┌─ Records for the exercise

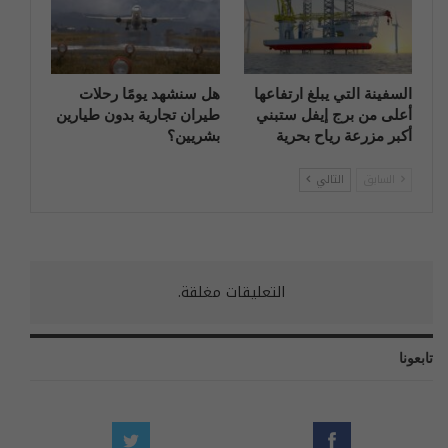
السفينة التي يبلغ ارتفاعها
هل سنشهد يومًا رحلات
أعلى من برج إيفل ستبني
طيران تجارية بدون طيارين
أكبر مزرعة رياح بحرية
بشريين؟
السابق
التالي
التعليقات مغلقة.
تابعونا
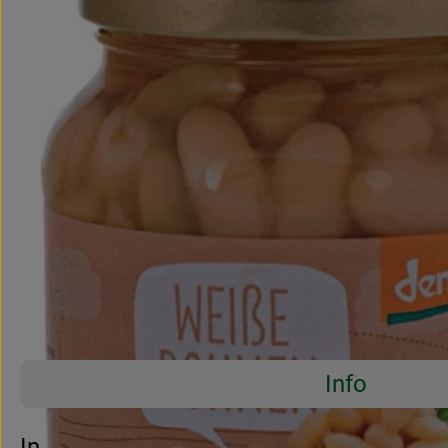
Info
Es wurden 
Entdecke passende Rezepte
Info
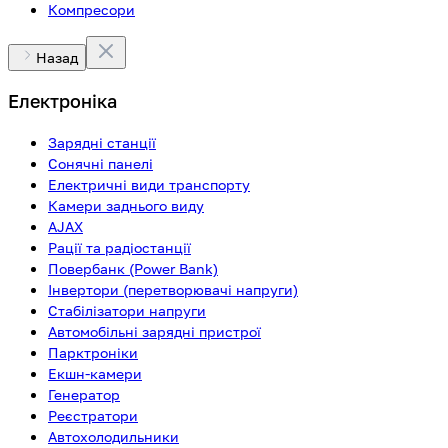
Компресори
Назад
Електроніка
Зарядні станції
Сонячні панелі
Електричні види транспорту
Камери заднього виду
AJAX
Рації та радіостанції
Повербанк (Power Bank)
Інвертори (перетворювачі напруги)
Стабілізатори напруги
Автомобільні зарядні пристрої
Парктроніки
Екшн-камери
Генератор
Реєстратори
Автохолодильники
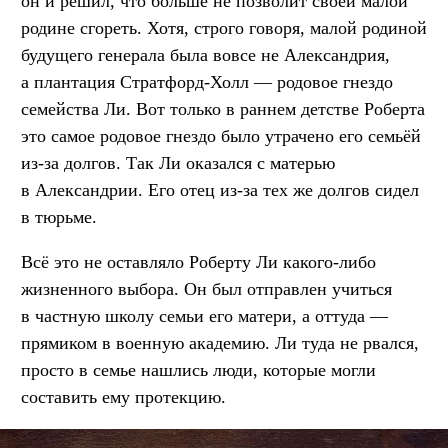
он и решил, что больше не позволит своей малой
родине сгореть. Хотя, строго говоря, малой родиной
будущего генерала была вовсе не Александрия,
а плантация Стратфорд-Холл — родовое гнездо
семейства Ли. Вот только в раннем детстве Роберта
это самое родовое гнездо было утрачено его семьёй
из-за долгов. Так Ли оказался с матерью
в Александрии. Его отец из-за тех же долгов сидел
в тюрьме.
Всё это не оставляло Роберту Ли какого-либо
жизненного выбора. Он был отправлен учиться
в частную школу семьи его матери, а оттуда —
прямиком в военную академию. Ли туда не рвался,
просто в семье нашлись люди, которые могли
составить ему протекцию.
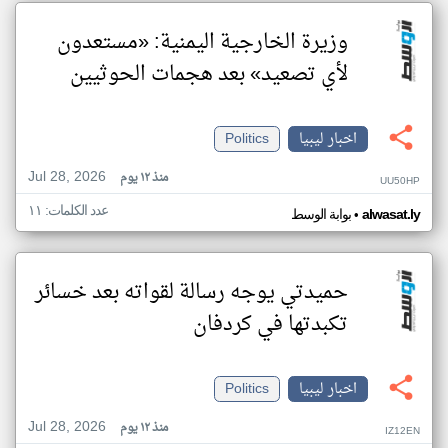
وزيرة الخارجية اليمنية: «مستعدون
لأي تصعيد» بعد هجمات الحوثيين
اخبار ليبيا
Politics
Jul 28, 2026
منذ ١٢ يوم
UU50HP
عدد الكلمات: ١١
•
alwasat.ly
بوابة الوسط
حميدتي يوجه رسالة لقواته بعد خسائر
تكبدتها في كردفان
اخبار ليبيا
Politics
Jul 28, 2026
منذ ١٢ يوم
IZ12EN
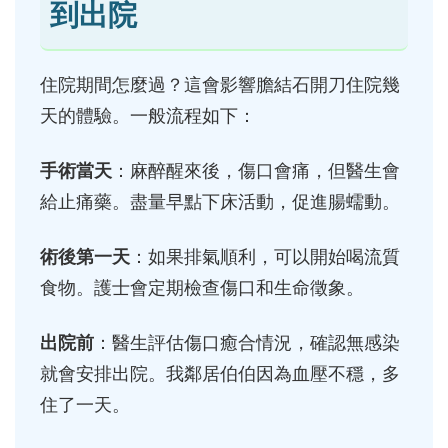
到出院
住院期間怎麼過？這會影響膽結石開刀住院幾
天的體驗。一般流程如下：
手術當天
：麻醉醒來後，傷口會痛，但醫生會
給止痛藥。盡量早點下床活動，促進腸蠕動。
術後第一天
：如果排氣順利，可以開始喝流質
食物。護士會定期檢查傷口和生命徵象。
出院前
：醫生評估傷口癒合情況，確認無感染
就會安排出院。我鄰居伯伯因為血壓不穩，多
住了一天。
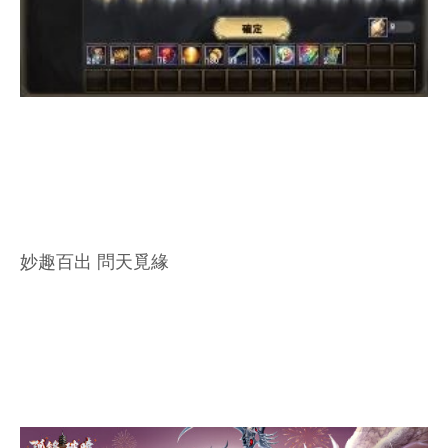
妙趣百出 問天覓緣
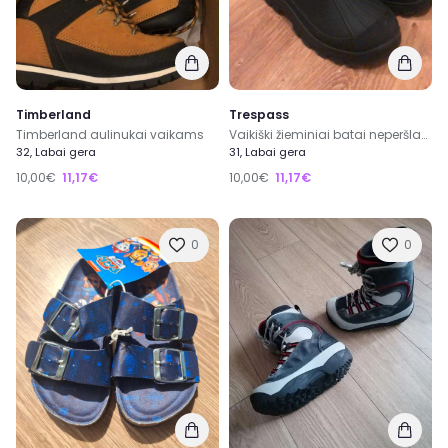
Timberland
Trespass
Timberland aulinukai vaikams
Vaikiški žieminiai batai neperšlampami
32, Labai gera
31, Labai gera
10,00€
11,17€
10,00€
11,17€
0
0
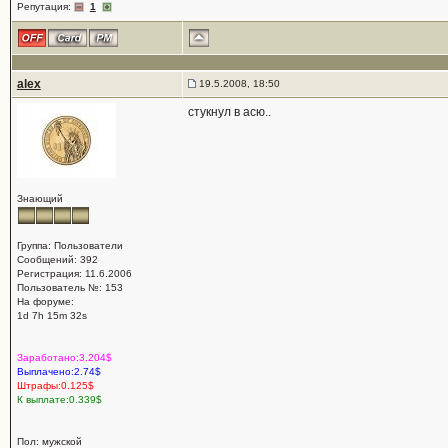
Репутация:
1
alex
19.5.2008, 18:50
стукнул в асю..
Знающий
Группа: Пользователи
Сообщений: 392
Регистрация: 11.6.2006
Пользователь №: 153
На форуме:
1d 7h 15m 32s
Заработано:3.204$
Выплачено:2.74$
Штрафы:0.125$
К выплате:0.339$
Пол: мужской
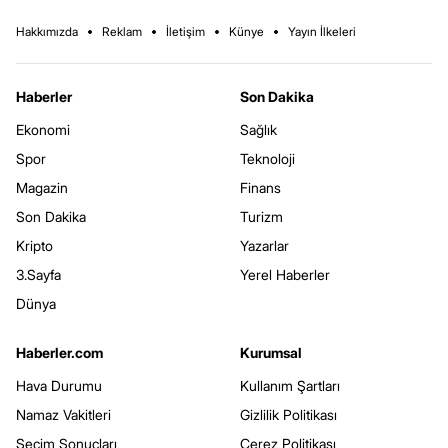
Hakkımızda
Reklam
İletişim
Künye
Yayın İlkeleri
Haberler
Son Dakika
Ekonomi
Sağlık
Spor
Teknoloji
Magazin
Finans
Son Dakika
Turizm
Kripto
Yazarlar
3.Sayfa
Yerel Haberler
Dünya
Haberler.com
Kurumsal
Hava Durumu
Kullanım Şartları
Namaz Vakitleri
Gizlilik Politikası
Seçim Sonuçları
Çerez Politikası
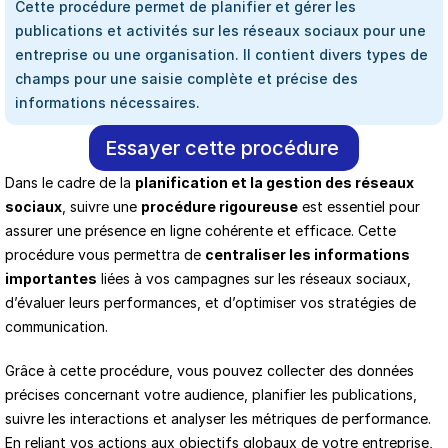
Cette procédure permet de planifier et gérer les 
publications et activités sur les réseaux sociaux pour une 
entreprise ou une organisation. Il contient divers types de 
champs pour une saisie complète et précise des 
informations nécessaires.
Essayer cette procédure
Dans le cadre de la 
planification et la gestion des réseaux 
sociaux
, suivre une 
procédure rigoureuse
 est essentiel pour 
assurer une présence en ligne cohérente et efficace. Cette 
procédure vous permettra de 
centraliser les informations 
importantes
 liées à vos campagnes sur les réseaux sociaux, 
d’évaluer leurs performances, et d’optimiser vos stratégies de 
communication. 
Grâce à cette procédure, vous pouvez collecter des données 
précises concernant votre audience, planifier les publications, 
suivre les interactions et analyser les métriques de performance. 
En reliant vos actions aux objectifs globaux de votre entreprise, 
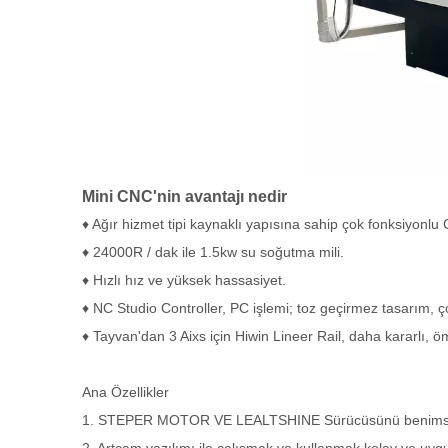
Mini CNC'nin avantajı nedir
♦ Ağır hizmet tipi kaynaklı yapısına sahip çok fonksiyonlu
♦ 24000R / dak ile 1.5kw su soğutma mili.
♦ Hızlı hız ve yüksek hassasiyet.
♦ NC Studio Controller, PC işlemi; toz geçirmez tasarım, 
♦ Tayvan'dan 3 Aixs için Hiwin Lineer Rail, daha kararlı, 
Ana Özellikler
1. STEPER MOTOR VE LEALTSHINE Sürücüsünü benimseme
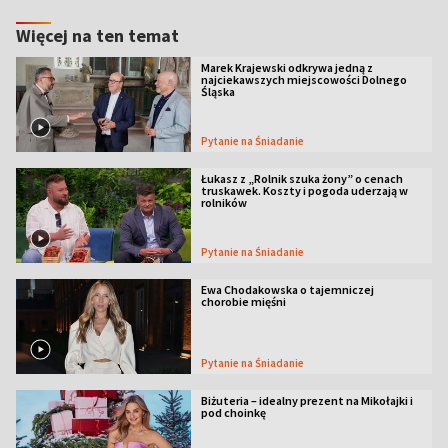
Więcej na ten temat
Marek Krajewski odkrywa jedną z
najciekawszych miejscowości Dolnego
Śląska
Pytanie na Śniadanie
Łukasz z „Rolnik szuka żony” o cenach
truskawek. Koszty i pogoda uderzają w
rolników
Pytanie na Śniadanie
Ewa Chodakowska o tajemniczej
chorobie mięśni
Pytanie na Śniadanie
Biżuteria – idealny prezent na Mikołajki i
pod choinkę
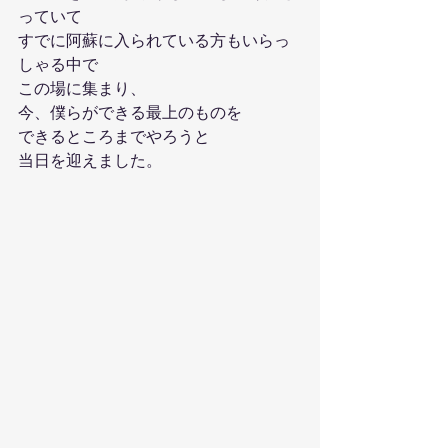
っていて
すでに阿蘇に入られている方もいらっ
しゃる中で
この場に集まり、
今、僕らができる最上のものを
できるところまでやろうと
当日を迎えました。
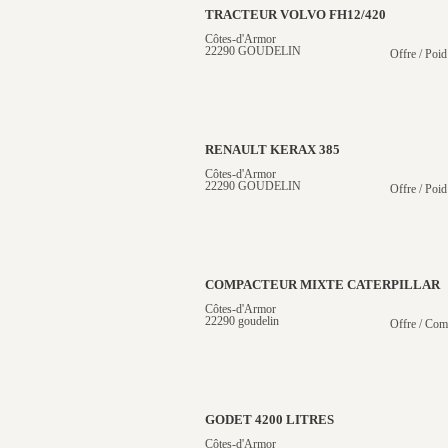
TRACTEUR VOLVO FH12/420
Côtes-d'Armor
22290 GOUDELIN
Offre / Poid
RENAULT KERAX 385
Côtes-d'Armor
22290 GOUDELIN
Offre / Poid
COMPACTEUR MIXTE CATERPILLAR
Côtes-d'Armor
22290 goudelin
Offre / Com
GODET 4200 LITRES
Côtes-d'Armor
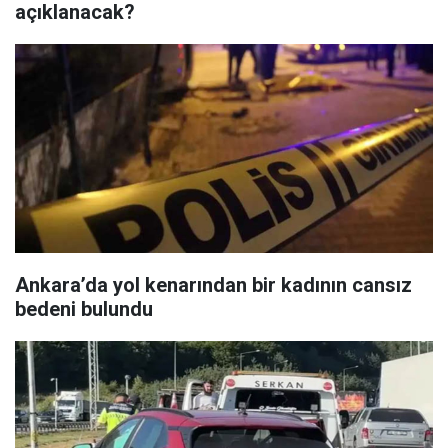
açıklanacak?
Ankara’da yol kenarından bir kadının cansız
bedeni bulundu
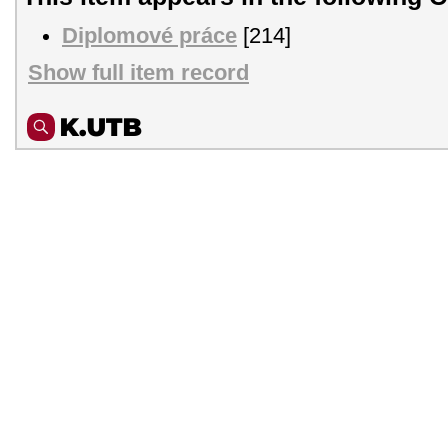
Diplomové práce
[214]
Show full item record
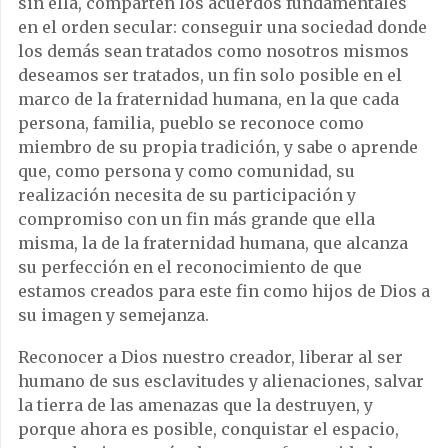
sin ella, comparten los acuerdos fundamentales
en el orden secular: conseguir una sociedad donde
los demás sean tratados como nosotros mismos
deseamos ser tratados, un fin solo posible en el
marco de la fraternidad humana, en la que cada
persona, familia, pueblo se reconoce como
miembro de su propia tradición, y sabe o aprende
que, como persona y como comunidad, su
realización necesita de su participación y
compromiso con un fin más grande que ella
misma, la de la fraternidad humana, que alcanza
su perfección en el reconocimiento de que
estamos creados para este fin como hijos de Dios a
su imagen y semejanza.
Reconocer a Dios nuestro creador, liberar al ser
humano de sus esclavitudes y alienaciones, salvar
la tierra de las amenazas que la destruyen, y
porque ahora es posible, conquistar el espacio,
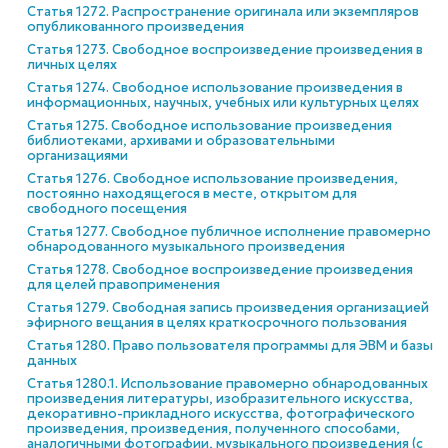
Статья 1272. Распространение оригинала или экземпляров
опубликованного произведения
Статья 1273. Свободное воспроизведение произведения в
личных целях
Статья 1274. Свободное использование произведения в
информационных, научных, учебных или культурных целях
Статья 1275. Свободное использование произведения
библиотеками, архивами и образовательными
организациями
Статья 1276. Свободное использование произведения,
постоянно находящегося в месте, открытом для
свободного посещения
Статья 1277. Свободное публичное исполнение правомерно
обнародованного музыкального произведения
Статья 1278. Свободное воспроизведение произведения
для целей правоприменения
Статья 1279. Свободная запись произведения организацией
эфирного вещания в целях краткосрочного пользования
Статья 1280. Право пользователя программы для ЭВМ и базы
данных
Статья 1280.1. Использование правомерно обнародованных
произведения литературы, изобразительного искусства,
декоративно-прикладного искусства, фотографического
произведения, произведения, полученного способами,
аналогичными фотографии, музыкального произведения (с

└─

## What you need to do
Retype all of the lines above without changing anything, and leave the pictures out of your answer.

## Response
السفينة التي يبلغ ارتفاعها
هل سنشهد يومًا رحلات
أعلى من برج إيفل ستبني
طيران تجارية بدون طيارين
أكبر مزرعة رياح بحرية
بشريين؟
السابق
التالي
التعليقات مغلقة.
تابعونا
Info
Es wurden 
Entdecke passende Rezepte
Info
Компресори
Назад
Електроніка
Зарядні станції
Сонячні панелі
Електричні види транспорту
Камери заднього виду
AJAX
Рації та радіостанції
Повербанк (Power Bank)
Інвертори (перетворювачі напруги)
Стабілізатори напруги
Автомобільні зарядні пристрої
Парктроніки
Екшн-камери
Генератор
Реєстратори
Автохолодильники
он и решил, что больше не позволит своей малой
родине сгореть. Хотя, строго говоря, малой родиной
будущего генерала была вовсе не Александрия,
а плантация Стратфорд-Холл — родовое гнездо
семейства Ли. Вот только в раннем детстве Роберта
это самое родовое гнездо было утрачено его семьёй
из-за долгов. Так Ли оказался с матерью
в Александрии. Его отец из-за тех же долгов сидел
в тюрьме.
Всё это не оставляло Роберту Ли какого-либо
жизненного выбора. Он был отправлен учиться
в частную школу семьи его матери, а оттуда —
прямиком в военную академию. Ли туда не рвался,
просто в семье нашлись люди, которые могли
составить ему протекцию.
وزيرة الخارجية اليمنية: «مستعدون
لأي تصعيد» بعد هجمات الحوثيين
اخبار ليبيا
Politics
Jul 28, 2026
منذ ١٢ يوم
UU50HP
عدد الكلمات: ١١
•
alwasat.ly
بوابة الوسط
حميدتي يوجه رسالة لقواته بعد خسائر
تكبدتها في كردفان
اخبار ليبيا
Politics
Jul 28, 2026
منذ ١٢ يوم
IZ12EN
到出院
住院期間怎麼過？這會影響膽結石開刀住院幾
天的體驗。一般流程如下：
手術當天
：麻醉醒來後，傷口會痛，但醫生會
給止痛藥。盡量早點下床活動，促進腸蠕動。
術後第一天
：如果排氣順利，可以開始喝流質
食物。護士會定期檢查傷口和生命徵象。
出院前
：醫生評估傷口癒合情況，確認無感染
就會安排出院。我鄰居伯伯因為血壓不穩，多
住了一天。
妙趣百出 問天覓緣
Timberland
Trespass
Timberland aulinukai vaikams
Vaikiški žieminiai batai neperšlampami
32, Labai gera
31, Labai gera
10,00€
11,17€
10,00€
11,17€
0
0
Репутация:
1
alex
19.5.2008, 18:50
стукнул в асю..
Знающий
Группа: Пользователи
Сообщений: 392
Регистрация: 11.6.2006
Пользователь №: 153
На форуме:
1d 7h 15m 32s
Заработано:3.204$
Выплачено:2.74$
Штрафы:0.125$
К выплате:0.339$
Пол: мужской
Hakkımızda
Reklam
İletişim
Künye
Yayın İlkeleri
Haberler
Son Dakika
Ekonomi
Sağlık
Spor
Teknoloji
Magazin
Finans
Son Dakika
Turizm
Kripto
Yazarlar
3.Sayfa
Yerel Haberler
Dünya
Haberler.com
Kurumsal
Hava Durumu
Kullanım Şartları
Namaz Vakitleri
Gizlilik Politikası
Seçim Sonuçları
Çerez Politikası
Cette procédure permet de planifier et gérer les 
publications et activités sur les réseaux sociaux pour une 
entreprise ou une organisation. Il contient divers types de 
champs pour une saisie complète et précise des 
informations nécessaires.
Essayer cette procédure
Dans le cadre de la 
planification et la gestion des réseaux 
sociaux
, suivre une 
procédure rigoureuse
 est essentiel pour 
assurer une présence en ligne cohérente et efficace. Cette 
procédure vous permettra de 
centraliser les informations 
importantes
 liées à vos campagnes sur les réseaux sociaux, 
d’évaluer leurs performances, et d’optimiser vos stratégies de 
communication. 
Grâce à cette procédure, vous pouvez collecter des données 
précises concernant votre audience, planifier les publications, 
suivre les interactions et analyser les métriques de performance. 
En reliant vos actions aux objectifs globaux de votre entreprise, 
Mini CNC'nin avantajı nedir
♦ Ağır hizmet tipi kaynaklı yapısına sahip çok fonksiyonlu
♦ 24000R / dak ile 1.5kw su soğutma mili.
♦ Hızlı hız ve yüksek hassasiyet.
♦ NC Studio Controller, PC işlemi; toz geçirmez tasarım, 
♦ Tayvan'dan 3 Aixs için Hiwin Lineer Rail, daha kararlı, 
Ana Özellikler
1. STEPER MOTOR VE LEALTSHINE Sürücüsünü benimseme
Więcej na ten temat
Marek Krajewski odkrywa jedną z
najciekawszych miejscowości Dolnego
Śląska
Pytanie na Śniadanie
Łukasz z „Rolnik szuka żony” o cenach
truskawek. Koszty i pogoda uderzają w
rolników
Pytanie na Śniadanie
Ewa Chodakowska o tajemniczej
chorobie mięśni
Pytanie na Śniadanie
Biżuteria – idealny prezent na Mikołajki i
pod choinkę
っていて
すでに阿蘇に入られている方もいらっ
しゃる中で
この場に集まり、
今、僕らができる最上のものを
できるところまでやろうと
当日を迎えました。
TRACTEUR VOLVO FH12/420
Côtes-d'Armor
22290 GOUDELIN
Offre / Poid
RENAULT KERAX 385
Côtes-d'Armor
22290 GOUDELIN
Offre / Poid
COMPACTEUR MIXTE CATERPILLAR
Côtes-d'Armor
22290 goudelin
Offre / Com
GODET 4200 LITRES
Côtes-d'Armor
açıklanacak?
Ankara’da yol kenarından bir kadının cansız
bedeni bulundu
Diplomové práce
[214]
Show full item record
sin ella, comparten los acuerdos fundamentales
en el orden secular: conseguir una sociedad donde
los demás sean tratados como nosotros mismos
deseamos ser tratados, un fin solo posible en el
marco de la fraternidad humana, en la que cada
persona, familia, pueblo se reconoce como
miembro de su propia tradición, y sabe o aprende
que, como persona y como comunidad, su
realización necesita de su participación y
compromiso con un fin más grande que ella
misma, la de la fraternidad humana, que alcanza
su perfección en el reconocimiento de que
estamos creados para este fin como hijos de Dios a
su imagen y semejanza.
Reconocer a Dios nuestro creador, liberar al ser
humano de sus esclavitudes y alienaciones, salvar
la tierra de las amenazas que la destruyen, y
porque ahora es posible, conquistar el espacio,
Статья 1272. Распространение оригинала или экземпляров
опубликованного произведения
Статья 1273. Свободное воспроизведение произведения в
личных целях
Статья 1274. Свободное использование произведения в
информационных, научных, учебных или культурных целях
Статья 1275. Свободное использование произведения
библиотеками, архивами и образовательными
организациями
Статья 1276. Свободное использование произведения,
постоянно находящегося в месте, открытом для
свободного посещения
Статья 1277. Свободное публичное исполнение правомерно
обнародованного музыкального произведения
Статья 1278. Свободное воспроизведение произведения
для целей правоприменения
Статья 1279. Свободная запись произведения организацией
эфирного вещания в целях краткосрочного пользования
Статья 1280. Право пользователя программы для ЭВМ и базы
данных
Статья 1280.1. Использование правомерно обнародованных
произведения литературы, изобразительного искусства,
декоративно-прикладного искусства, фотографического
произведения, произведения, полученного способами,
аналогичными фотографии, музыкального произведения (с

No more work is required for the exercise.